Each week, the show would have 40-plus minutes to luxuriate on the emotional developments left over from seven days prior. The movie, running less than two hours, has to move forward on the basis of checking off plot points over nuanced character growth. Proof enough of that is the fact that the beloved and nearly series-defining relationship between Enrico Colantoni’s hip Keith Mars and daughter Veronica Mars is mostly gutted for the sake of uncovering the truth of Logan’s suspected crime.
And perhaps emblematic of its compressed production time (not entirely unexpected considering this is a full and robust feature made for under $6 million), the visual flair is similarly flat. The long, moody, lively shadows and wide-ranging colors of the show are largely missing from the film. Whereas we left a Neptune inexplicably covered in stained glass windows perpetually at dusk, we get neutrally color-corrected display of contemporary aesthetics.
But despite these contrasting problems, there’s still so much to love. Even with absolutely zero established knowledge of the show, Bell is equally compelling as she once was in this career-defining role. Intriguing, layered, compelling, and wholly engrossing, it’s almost impossible not to fall in love with Veronica almost entirely because of Bell’s performance. And perhaps a validation of the casting of the original show, the objectively delicious qualities of the returning cast similarly makes another in this revitalization mythos.
It’s still a difficult movie to talk about, however. It exists entirely as fan service, but it works as perfectly functional film. The problem, though, is that even a modicum of previously held knowledge exponentially increases its quality. So many assumptions you would have to make otherwise are known implicitly through having already experienced or knowingly seen from bygone years.
You don’t need explained to you the history of her current and persistent college boyfriend Piz, you don’t need it spelled out to you why Veronica would suspend her life-headed-for-comfort situation for uncertain and almost certainly painful mystery, and you don’t have to wonder why many of Veronica’s reunion encounters mean more than they reveal on the surface.
Most importantly, the dynamics of 09ers and low-class working stiffs doesn’t need to be laid out like a bear skin run. The interactions are inherently understandable (the series relegating the comprehension to a single line in the pilot), but the more esoteric bits will be lots on those that haven’t seen the show. It’s as if the movie was made as a paragon of dichotomous existence, though expanding far beyond a cynically composed double episode designed and directed by fans. (It feels fresh and uncompromising; but much of what its deliberate purpose falls under is, actually, fan service.)
It simultaneously does what it set out and needs to do but fails to do what it should have done.
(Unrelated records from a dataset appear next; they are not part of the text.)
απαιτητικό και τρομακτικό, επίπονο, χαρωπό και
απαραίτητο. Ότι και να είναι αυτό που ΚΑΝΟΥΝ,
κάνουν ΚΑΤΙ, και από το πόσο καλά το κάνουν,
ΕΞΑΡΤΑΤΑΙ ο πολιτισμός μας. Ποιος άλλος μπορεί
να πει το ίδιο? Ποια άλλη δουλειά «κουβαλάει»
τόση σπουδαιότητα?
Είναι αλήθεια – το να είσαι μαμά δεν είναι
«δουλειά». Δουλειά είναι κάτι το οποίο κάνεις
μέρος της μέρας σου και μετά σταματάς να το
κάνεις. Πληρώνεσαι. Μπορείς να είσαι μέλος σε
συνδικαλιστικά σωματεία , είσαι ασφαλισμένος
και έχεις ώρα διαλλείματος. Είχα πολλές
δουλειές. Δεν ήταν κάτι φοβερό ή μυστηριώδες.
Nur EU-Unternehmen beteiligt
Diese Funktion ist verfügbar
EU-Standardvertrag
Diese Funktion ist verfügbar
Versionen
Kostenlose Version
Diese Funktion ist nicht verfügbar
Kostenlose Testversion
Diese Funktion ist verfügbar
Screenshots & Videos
The jollies of cameos that mean more to you as a fan elevate them from choice yet brief performances to noteworthy experiences. My personal regard as the original show as one of the best things to be in existence and required viewing for writers says this is a lovely, unbreachable product, but my critic says this is a flawed but successful cinematic outing. Days later, I’m still conflict, but it’s still a worthwhile film after all.